==== Source document ====

Dynamic Loss Scaling dynamically adjusts the scale factor during training instead of using a fixed one. NVIDIA's implementation works as follows:

Set the initial scale factor large (e.g., 2^24 = 16,777,216).
At each iteration, check if gradients contain inf/NaN.
If no overflow occurs: maintain the current scale factor, and after N consecutive successes, double the scale factor (default N=2000).
If overflow occurs: skip the weight update for that iteration and halve the scale factor.

This mechanism automatically adapts to changes in gradient distribution during training. As gradient magnitudes decrease in later stages of training, the scale factor naturally increases to prevent underflow.

3.2 Advantages of BF16 Training

BF16 has the same dynamic range as FP32, so Loss Scaling is not needed. This greatly simplifies implementation and fundamentally eliminates overflow/underflow-related issues. It was first adopted on Google's TPUs and has been supported at the hardware level since NVIDIA Ampere (A100) GPUs.

However, BF16 has only 7 mantissa bits compared to FP16's 10 bits, resulting in lower precision. In some models, BF16 training may cause convergence issues due to insufficient precision, so master weights must always be maintained in FP32.

4. PyTorch AMP Official Documentation Feature Analysis and Code Examples

PyTorch officially supports Automatic Mixed Precision (AMP) through the torch.amp module. AMP consists of two core components: torch.amp.autocast and torch.amp.GradScaler.

Note: Starting from PyTorch 2.x, torch.cuda.amp.autocast and torch.cuda.amp.GradScaler are deprecated. Use torch.amp.autocast("cuda", ...) and torch.amp.GradScaler("cuda", ...) instead.

4.1 torch.amp.autocast

autocast is used as a context manager or decorator and automatically executes operations within its scope at the appropriate precision. Rather than converting all operations to FP16 uniformly, it selects the optimal data type for each operation type.

Executed in FP16: Conv, Linear, MatMul, etc. (operations that can utilize Tensor Cores)
Maintained in FP32: Softmax, LayerNorm, Loss computation, etc. (operations where numerical stability is critical)

==== Given information ====

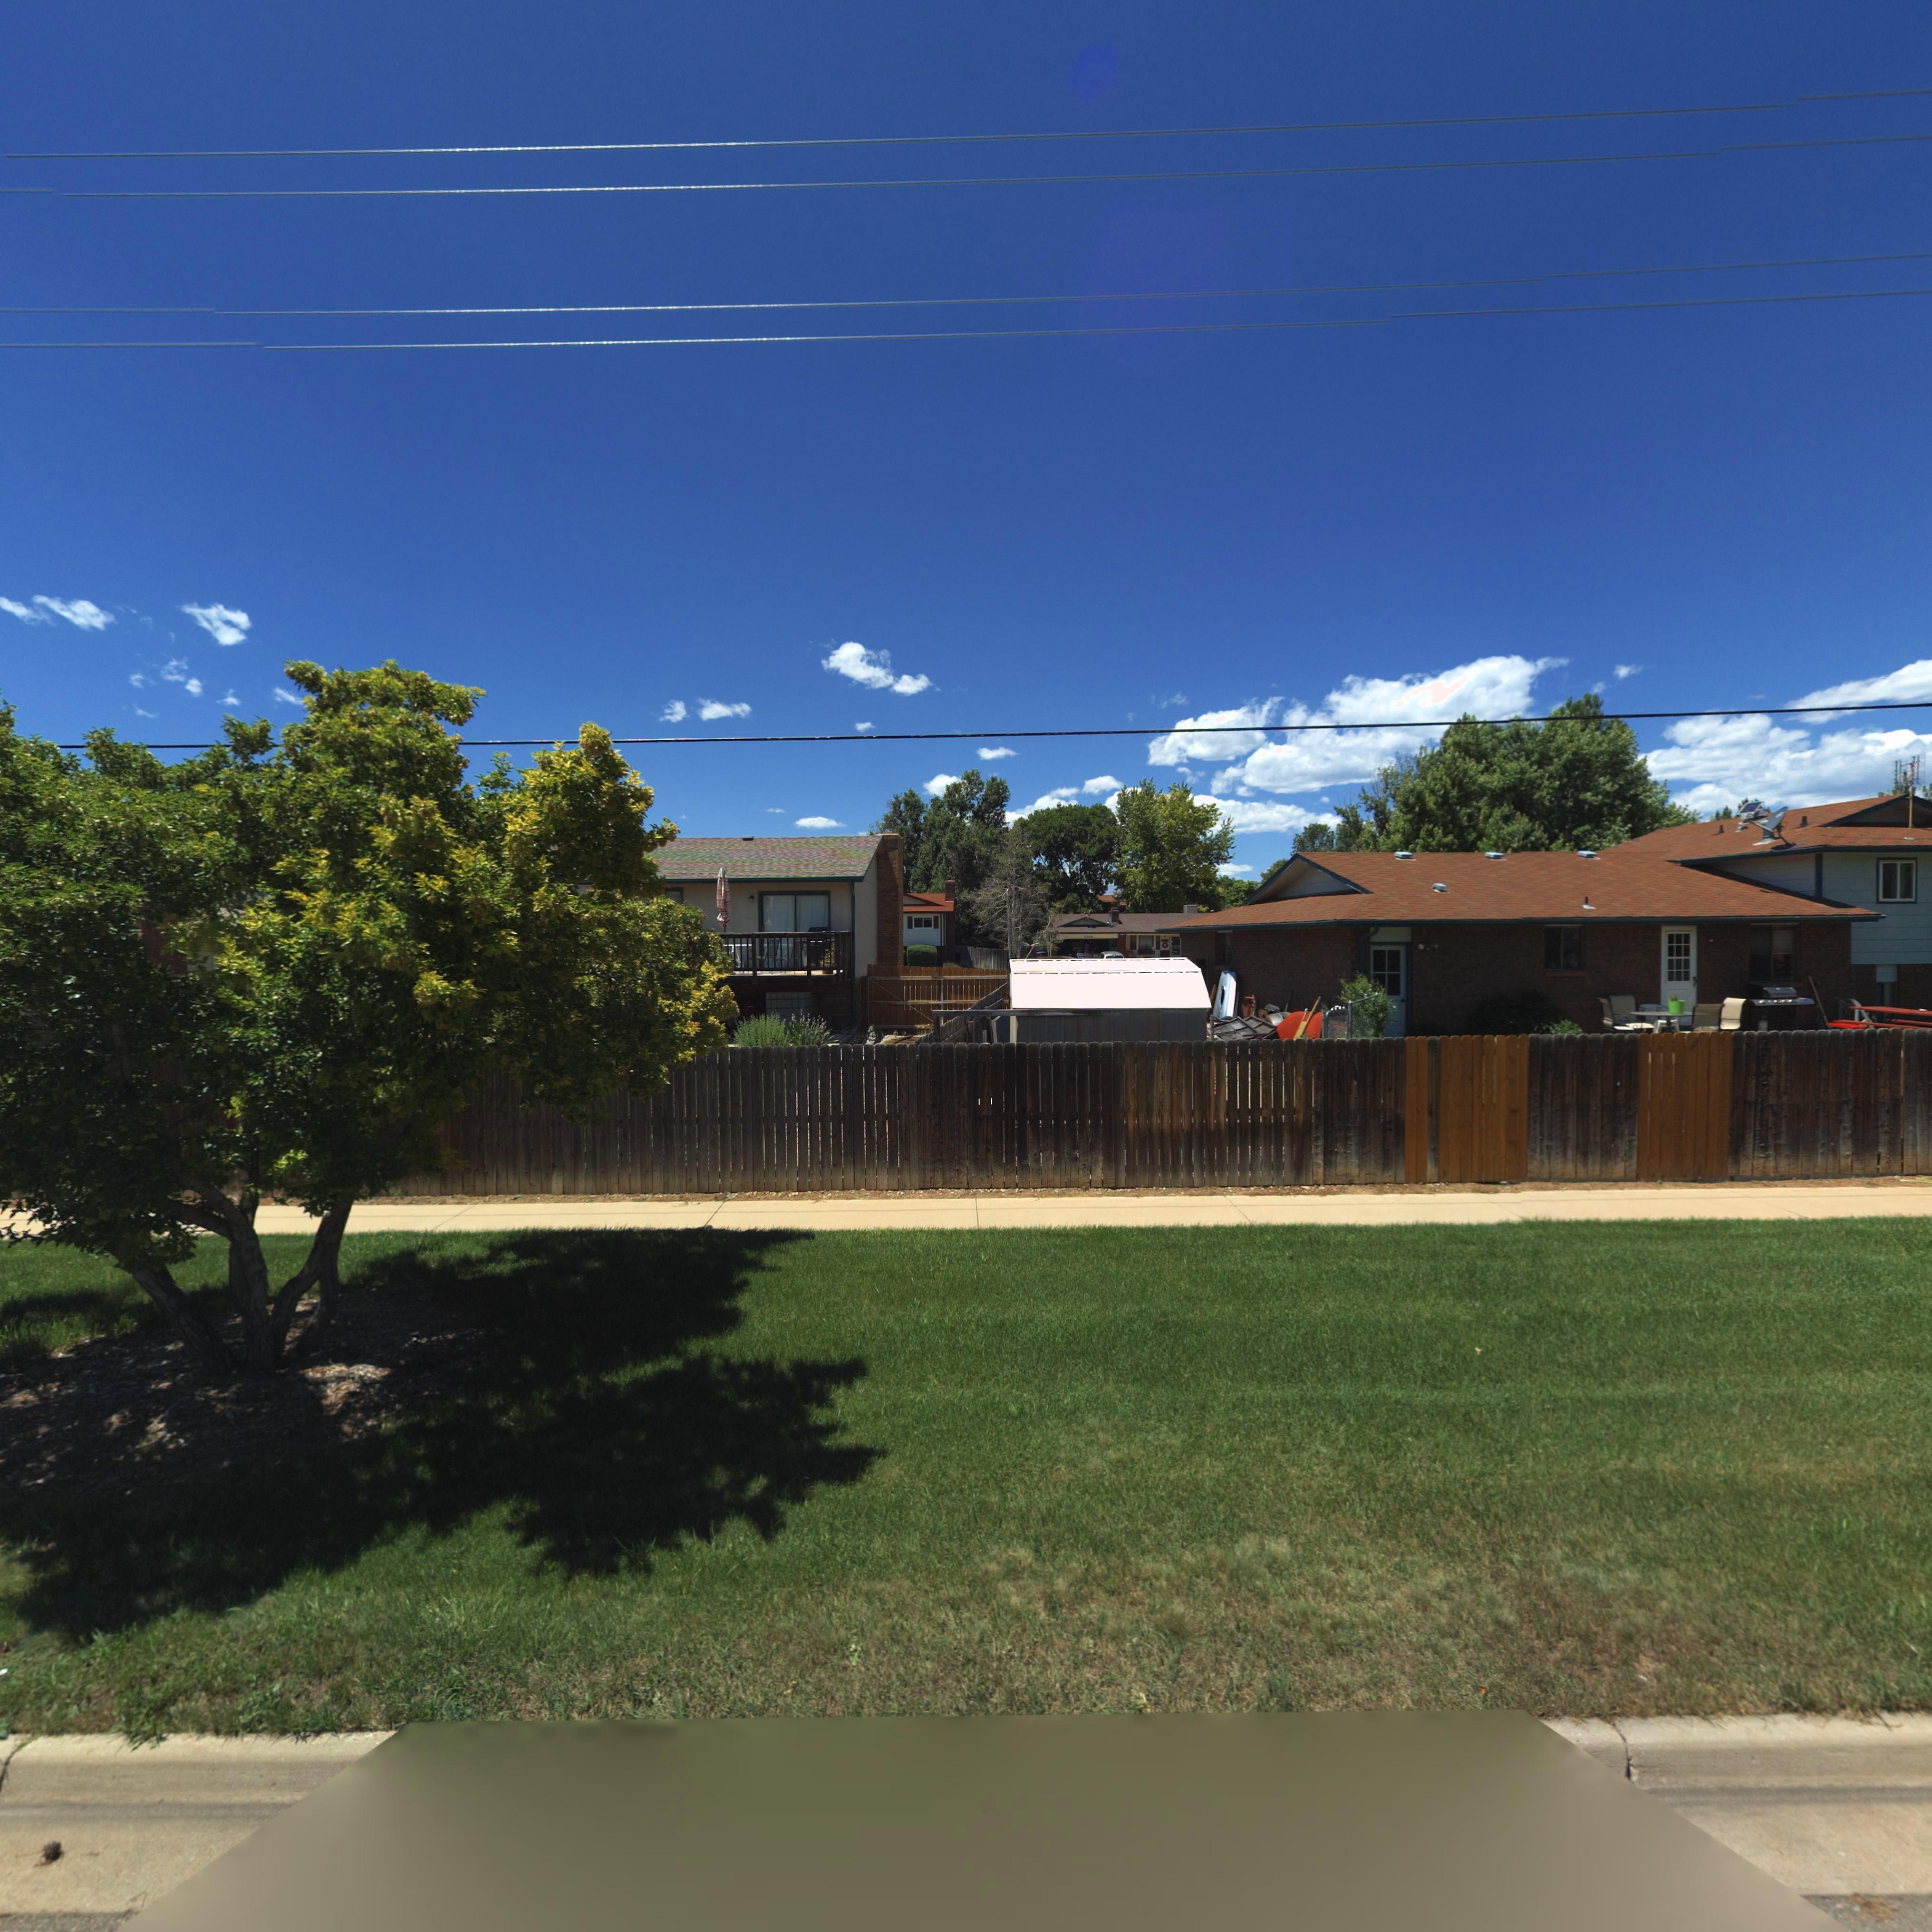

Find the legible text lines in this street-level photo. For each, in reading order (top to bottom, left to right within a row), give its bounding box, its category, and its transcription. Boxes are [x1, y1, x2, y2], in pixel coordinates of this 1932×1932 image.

[1084, 935, 1092, 938] StreetNumber: 6038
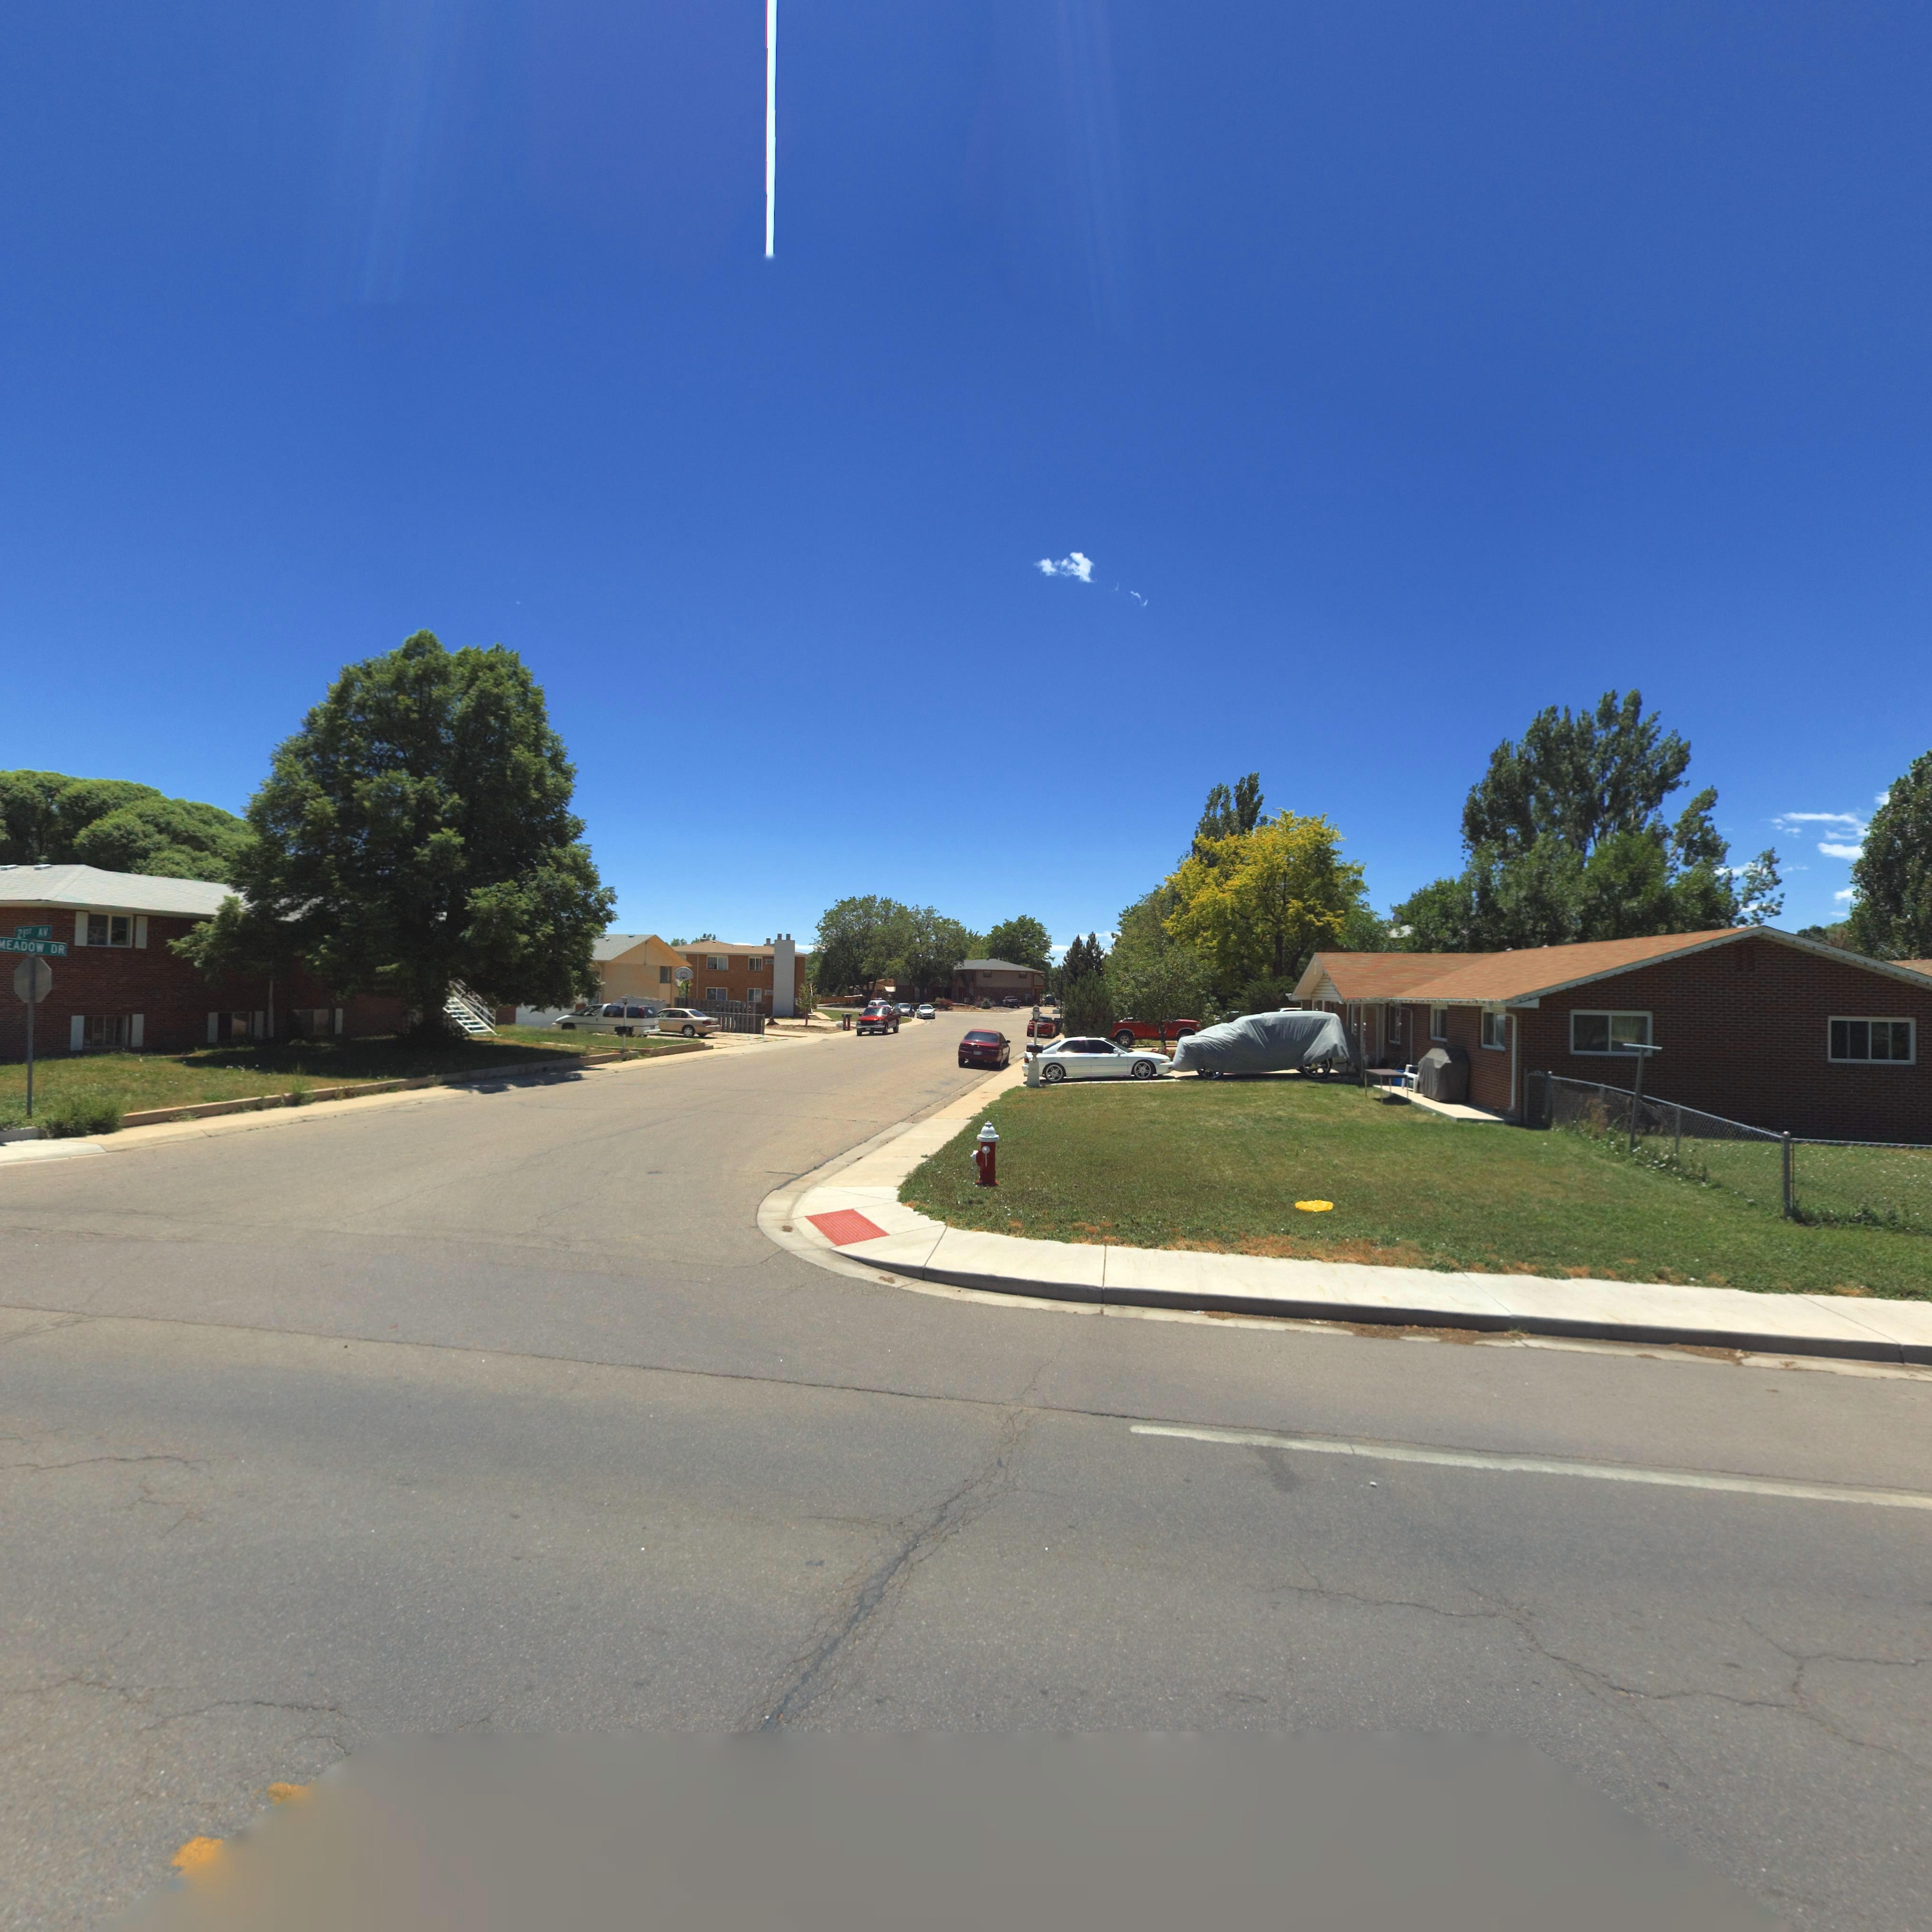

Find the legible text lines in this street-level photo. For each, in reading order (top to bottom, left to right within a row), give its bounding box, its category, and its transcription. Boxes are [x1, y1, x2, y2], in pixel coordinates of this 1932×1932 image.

[16, 927, 49, 938] StreetName: 21ST AV
[6, 939, 65, 954] StreetName: EADOW DR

====

What is required: How does the mixed precision training article continue? Pick it up right after its final line and keep writing in the same style.

Exercise response:
4.2 torch.amp.GradScaler

GradScaler automatically manages Loss Scaling. It abstracts the entire Dynamic Loss Scaling process (scale application, overflow checking, scale factor adjustment, weight update skipping) so users don't need to manage it manually.

4.3 Basic Usage Pattern

import torch
from torch.amp import autocast, GradScaler

model = MyModel().cuda()
optimizer = torch.optim.AdamW(model.parameters(), lr=1e-4)
scaler = GradScaler("cuda")

for epoch in range(num_epochs):
    for batch in dataloader:
        inputs, targets = batch
        inputs = inputs.cuda()
        targets = targets.cuda()

        optimizer.zero_grad()

        # autocast region: Execute Forward Pass in Mixed Precision
        with autocast("cuda"):
            outputs = model(inputs)
            loss = loss_fn(outputs, targets)

        # GradScaler: Scale the loss then execute Backward Pass
        scaler.scale(loss).backward()

        # GradScaler: Gradient Unscale → Overflow check → Optimizer Step
        scaler.step(optimizer)

        # Update Scale Factor
        scaler.update()

4.4 Using with Gradient Clipping

When applying gradient clipping with Mixed Precision, you must explicitly call scaler.unscale_() before performing clipping:

scaler.scale(loss).backward()

# Perform Gradient Unscale first
scaler.unscale_(optimizer)

# Apply clipping to the restored original-magnitude gradients
torch.nn.utils.clip_grad_norm_(model.parameters(), max_norm=1.0)

# Optimizer Step (internally checks for inf/NaN before proceeding)
scaler.step(optimizer)
scaler.update()

4.5 Usage with Multiple GPUs (DistributedDataParallel)

import torch.distributed as dist
from torch.nn.parallel import DistributedDataParallel as DDP

model = DDP(model, device_ids=[local_rank])
scaler = GradScaler("cuda")

with autocast("cuda"):
    outputs = model(inputs)
    loss = loss_fn(outputs, targets)

scaler.scale(loss).backward()
scaler.step(optimizer)
scaler.update()

When using DDP and AMP together, GradScaler operates independently on each GPU. Since DDP's AllReduce is performed on scaled gradients, unscaling must occur after AllReduce. PyTorch's implementation handles this automatically.

4.6 Using BF16

When using BF16, Loss Scaling is unnecessary, so you only need autocast without GradScaler:

with autocast("cuda", dtype=torch.bfloat16):
    outputs = model(inputs)
    loss = loss_fn(outputs, targets)

loss.backward()
optimizer.step()
optimizer.zero_grad()

This approach results in much more concise code, and since step skipping from Dynamic Loss Scaling doesn't occur, training can be more stable.

5. Gradient Checkpointing (Activation Checkpointing) Analysis

Gradient Checkpointing is a technique that exploits the trade-off between memory and computation time. Instead of storing all intermediate activations during the forward pass, it stores only some and recomputes the rest during the backward pass.

5.1 Principle

In a typical training process, all layer outputs (activations) from the forward pass are stored in memory because they're needed for gradient computation during backpropagation. Gradient Checkpointing modifies this process:

Forward Pass: Only the inputs at designated checkpoint boundaries are saved; intermediate activations are not stored.
Backward Pass: The forward pass for each segment is re-executed from the saved inputs to recompute activations, and then gradients are calculated.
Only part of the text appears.